8. Another son, variously named Adam, Tammam or Iyas, the victim of the bloodwit case.
9. Arwa "the Elder", from whom Rabi'ah took his kunya Abu Arwa.

==Conversion to Islam==
It is said that Rabi'ah did not fight at the Battle of Badr in 624 because he was in Syria at the time.

In 627, at the time of the Battle of the Trench, he converted to Islam and emigrated to Medina.

==Bloodwit case==
Rabi'ah's son Adam was a small child living with a foster-mother from the Bakr tribe. The Bakr were at war with the Hudhayl. Adam crept out in front of the tents and was caught in the cross-fire of the battle. A rock thrown by a Hudhayl man hit and crushed his head, which killed him.

Rabi'ah intended to demand blood-money or a counter-killing from the Hudhayl for the death of his son. Before this could happen, Muhammad conquered Mecca. On that day Muhammad cancelled all bloodwit debts and he specifically named Rabi'ah's case as the first to be cancelled. However, Ibn Ishaq asserts that the cancellation was declared two years later, at the Farewell Pilgrimage of 632.

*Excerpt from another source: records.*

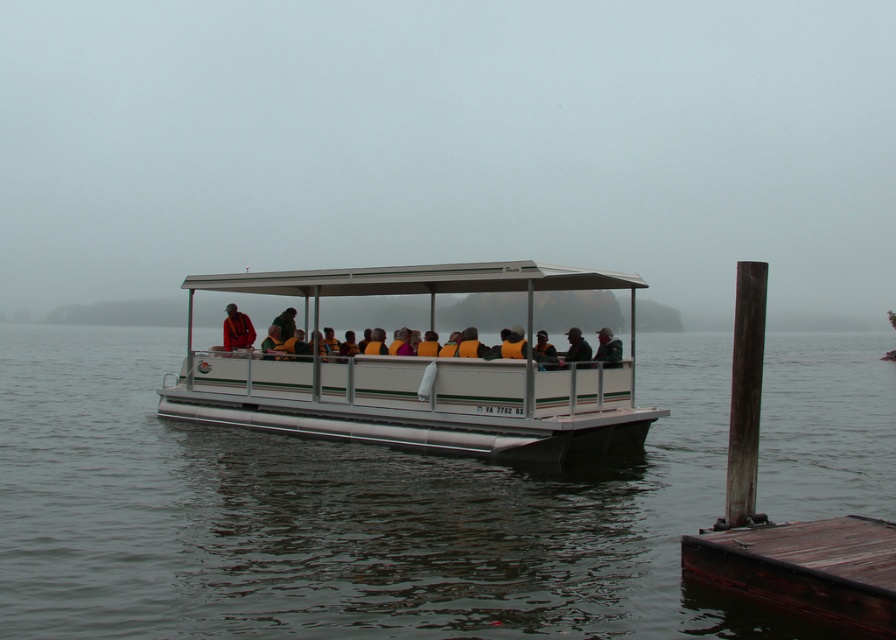
Question: Which object is the closest to the dark green jacket at center?

Choices:
 (A) matte orange life vest at center
 (B) white metallic boat at center

Answer: (B)

Question: Which is farther from the white metallic boat at center?

Choices:
 (A) clear water at center
 (B) dark brown wooden dock at lower right
 (C) dark gray fabric jacket at center

Answer: (A)

Question: Which point is farther to the camera?

Choices:
 (A) (764, 561)
 (B) (99, 484)
 (C) (576, 339)

Answer: (C)

Question: Does white metallic boat at center have a lesser width compared to dark gray fabric jacket at center?

Choices:
 (A) yes
 (B) no

Answer: (B)

Question: Is matte orange life vest at center thinner than dark gray fabric jacket at center?

Choices:
 (A) no
 (B) yes

Answer: (A)

Question: Does clear water at center appear under red fabric jacket at center?

Choices:
 (A) yes
 (B) no

Answer: (A)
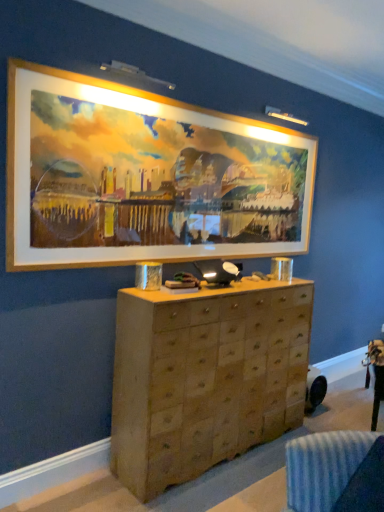
Question: Does wooden frame at upper center have a smaller size compared to wooden chest of drawers at center?

Choices:
 (A) yes
 (B) no

Answer: (A)

Question: From the image's perspective, is wooden frame at upper center under wooden chest of drawers at center?

Choices:
 (A) no
 (B) yes

Answer: (A)

Question: From a real-world perspective, is wooden frame at upper center below wooden chest of drawers at center?

Choices:
 (A) yes
 (B) no

Answer: (B)

Question: Considering the relative sizes of wooden frame at upper center and wooden chest of drawers at center in the image provided, is wooden frame at upper center bigger than wooden chest of drawers at center?

Choices:
 (A) yes
 (B) no

Answer: (B)

Question: Is the position of wooden frame at upper center less distant than that of wooden chest of drawers at center?

Choices:
 (A) no
 (B) yes

Answer: (B)

Question: Is wooden frame at upper center not inside wooden chest of drawers at center?

Choices:
 (A) no
 (B) yes

Answer: (B)

Question: Can you confirm if wooden chest of drawers at center is shorter than wooden frame at upper center?

Choices:
 (A) yes
 (B) no

Answer: (B)

Question: Is wooden chest of drawers at center far from wooden frame at upper center?

Choices:
 (A) no
 (B) yes

Answer: (A)

Question: Could wooden frame at upper center be considered to be inside wooden chest of drawers at center?

Choices:
 (A) yes
 (B) no

Answer: (B)

Question: Is wooden chest of drawers at center positioned before wooden frame at upper center?

Choices:
 (A) yes
 (B) no

Answer: (B)

Question: Can you confirm if wooden chest of drawers at center is thinner than wooden frame at upper center?

Choices:
 (A) no
 (B) yes

Answer: (A)

Question: From the image's perspective, would you say wooden chest of drawers at center is positioned over wooden frame at upper center?

Choices:
 (A) no
 (B) yes

Answer: (A)

Question: In terms of width, does wooden chest of drawers at center look wider or thinner when compared to wooden frame at upper center?

Choices:
 (A) wide
 (B) thin

Answer: (A)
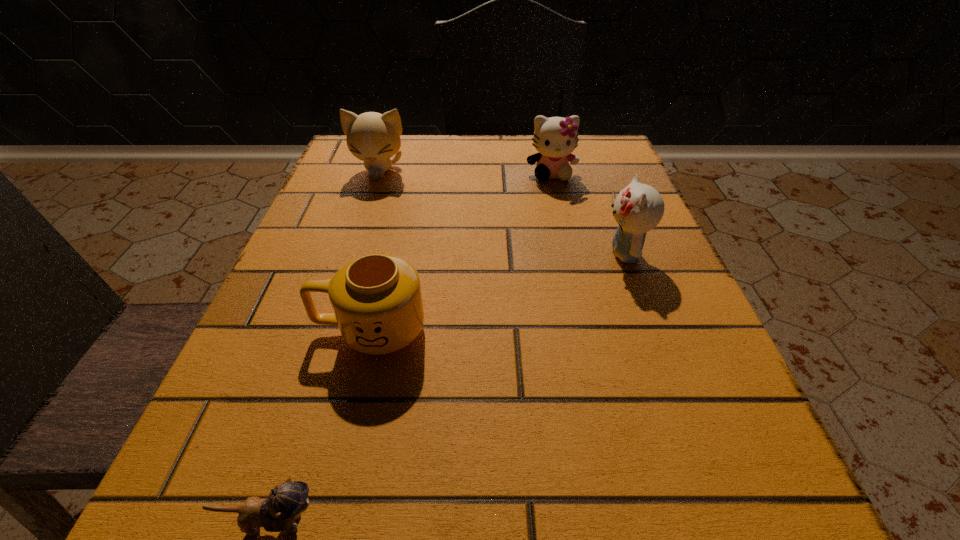
The height and width of the screenshot is (540, 960). Identify the location of object situated at the far right corner. (555, 138).

This screenshot has width=960, height=540. I want to click on free space at the far edge, so click(x=444, y=154).

Locate an element on the screen. The width and height of the screenshot is (960, 540). vacant space at the near edge of the desktop is located at coordinates (494, 511).

This screenshot has height=540, width=960. In order to click on vacant region at the left edge in this screenshot , I will do (x=383, y=253).

You are a GUI agent. You are given a task and a screenshot of the screen. Output one action in this format:
    pyautogui.click(x=<x>, y=<y>)
    Task: Click on the vacant region at the right edge
    This screenshot has height=540, width=960.
    Given the screenshot: What is the action you would take?
    pyautogui.click(x=732, y=458)

I want to click on vacant region at the near right corner of the desktop, so click(764, 506).

Find the location of a particular element. This screenshot has width=960, height=540. object that is the third closest one to the shortest kitten is located at coordinates (374, 138).

Image resolution: width=960 pixels, height=540 pixels. I want to click on object that is the third closest to the fourth farthest object, so click(x=374, y=138).

Locate an element on the screen. the second closest kitten to the nearest object is located at coordinates (374, 138).

This screenshot has height=540, width=960. I want to click on kitten that is the third closest to the third farthest kitten, so click(x=285, y=503).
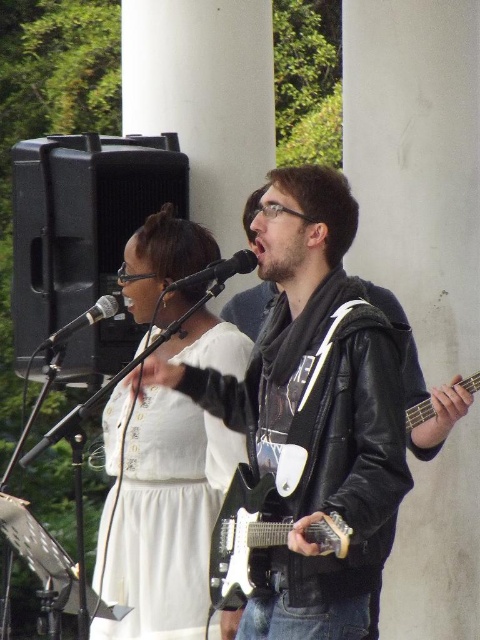
Question: Which of the following is the farthest from the observer?

Choices:
 (A) (210, 275)
 (B) (272, 497)
 (C) (151, 573)

Answer: (C)

Question: Can you confirm if black electric guitar at center is positioned above black metallic microphone at center?

Choices:
 (A) yes
 (B) no

Answer: (B)

Question: Estimate the real-world distances between objects in this image. Which object is closer to the white satin dress at center?

Choices:
 (A) black electric guitar at center
 (B) black matte microphone at center

Answer: (B)

Question: Where is white satin dress at center located in relation to black electric guitar at center in the image?

Choices:
 (A) left
 (B) right

Answer: (A)

Question: Is black electric guitar at center bigger than black metallic microphone at center?

Choices:
 (A) no
 (B) yes

Answer: (B)

Question: Which of the following is the farthest from the observer?

Choices:
 (A) (167, 525)
 (B) (282, 500)
 (C) (117, 294)
 (D) (232, 268)

Answer: (C)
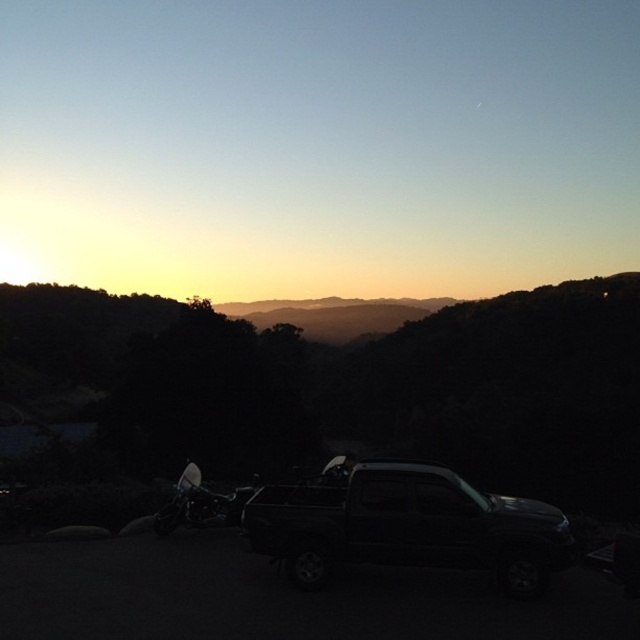
You are standing at the origin point of the image coordinate system, which is the bottom left corner. You see a black matte truck at center represented by point [406,525]. What is the coordinate of the black matte truck at center?

The black matte truck at center is represented by point [406,525].

You are a photographer planning to capture the sunset scene with the black matte truck at center and the shiny black motorcycle at lower left. Since you want to emphasize both objects equally in your composition, which object should you adjust the camera focus to prioritize based on their sizes?

The black matte truck at center occupies less space than the shiny black motorcycle at lower left, so to emphasize both equally, you should focus more on the smaller black matte truck at center to balance their visual weight in the composition.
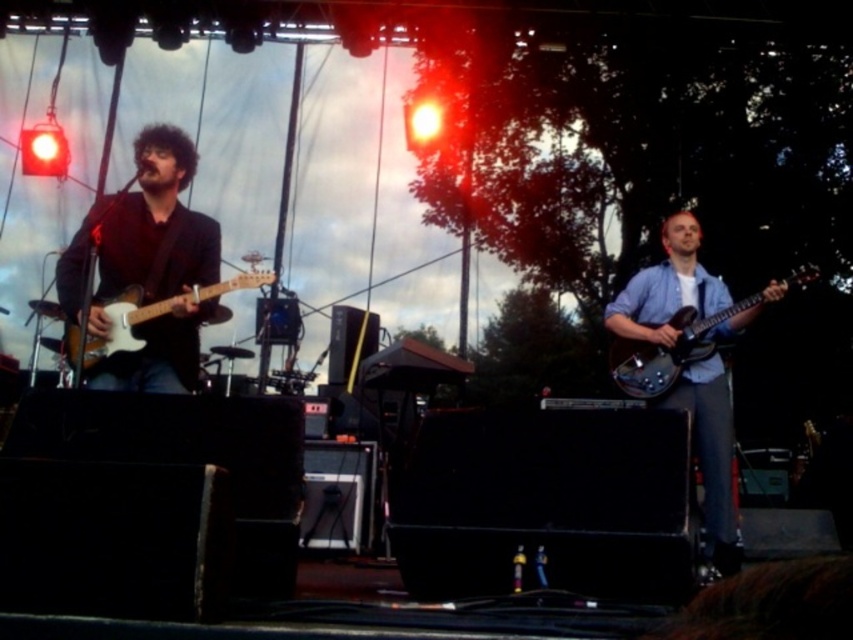
You are standing at the camera position and want to reach the point marked at coordinates point (126, 253). The venue has a safety rule that you must stay at least 10 feet away from the stage area. Can you safely walk to that point?

The point marked at coordinates point (126, 253) is 11.42 feet away from the camera, which exceeds the required 10 feet safety distance. Therefore, you can safely walk to that point while adhering to the safety rule.

Looking at this image, you are a photographer at the concert venue. You want to take a photo of the blue denim shirt at right and the glossy black guitar at right. Which object should you focus on first if you want to capture both in the same frame without moving the camera?

The blue denim shirt at right is bigger than the glossy black guitar at right, so you should focus on the blue denim shirt at right first to ensure it is in clear view before adjusting for the smaller glossy black guitar at right.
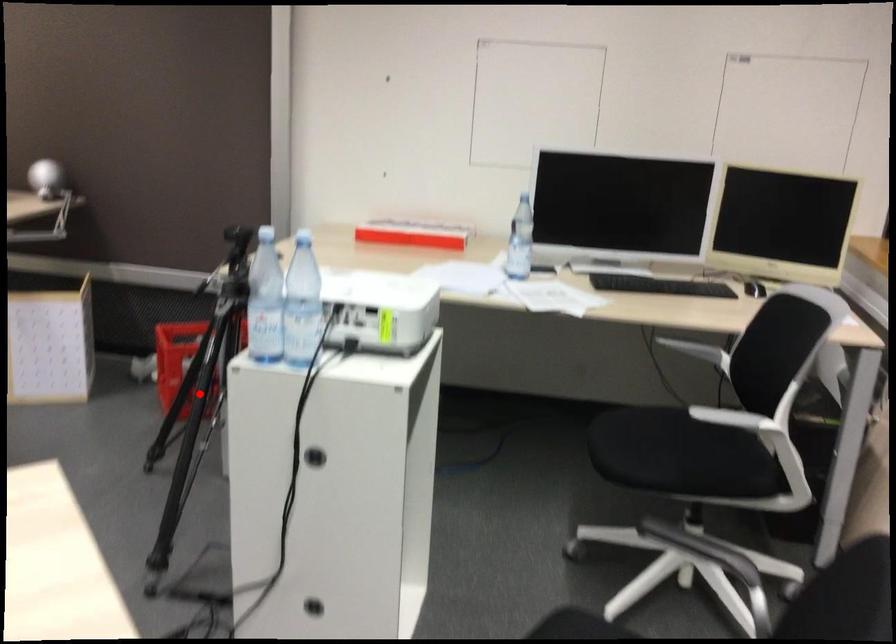
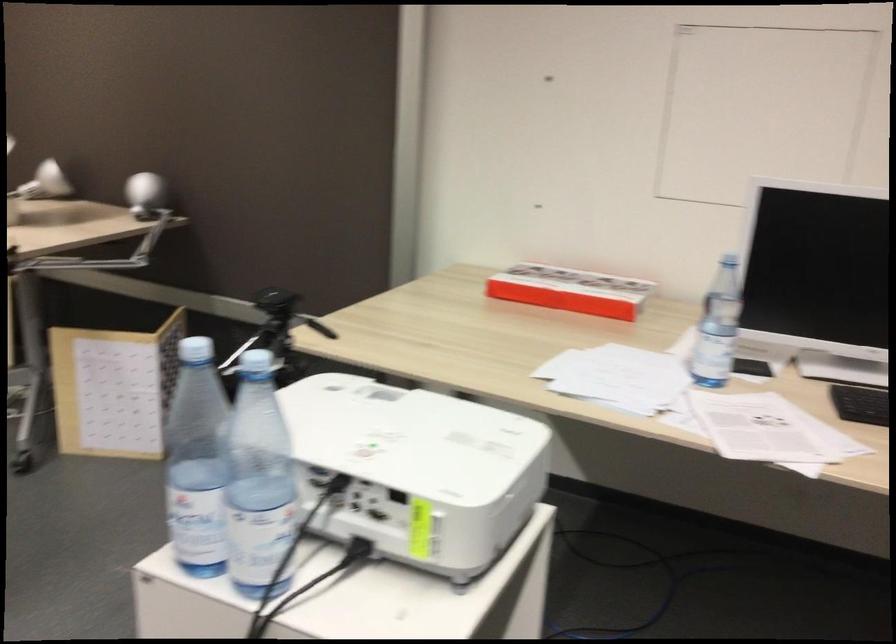
Question: I am providing you with two images of the same scene from different viewpoints. A red point is marked on the first image. Can you still see the location of the red point in image 2?

Choices:
 (A) Yes
 (B) No

Answer: (B)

All blood shed in the pagan period is to be left unavenged. The first claim on blood I abolish is that of Ibn Rabi'ah ibn al-Harith ibn Abd al-Muttalib. It is the first blood shed in the pagan period which I deal with.

Hence Muhammad prevented Rabi'ah from claiming revenge from the killer.

==Later life==
Rabī'ah and his brother Abū Sufyān were among the ten people who did not flee in the Battle of Hunayn.

He is involved in the Hadith of the ten promised paradise.

Rabi'ah died after 636 but before 644.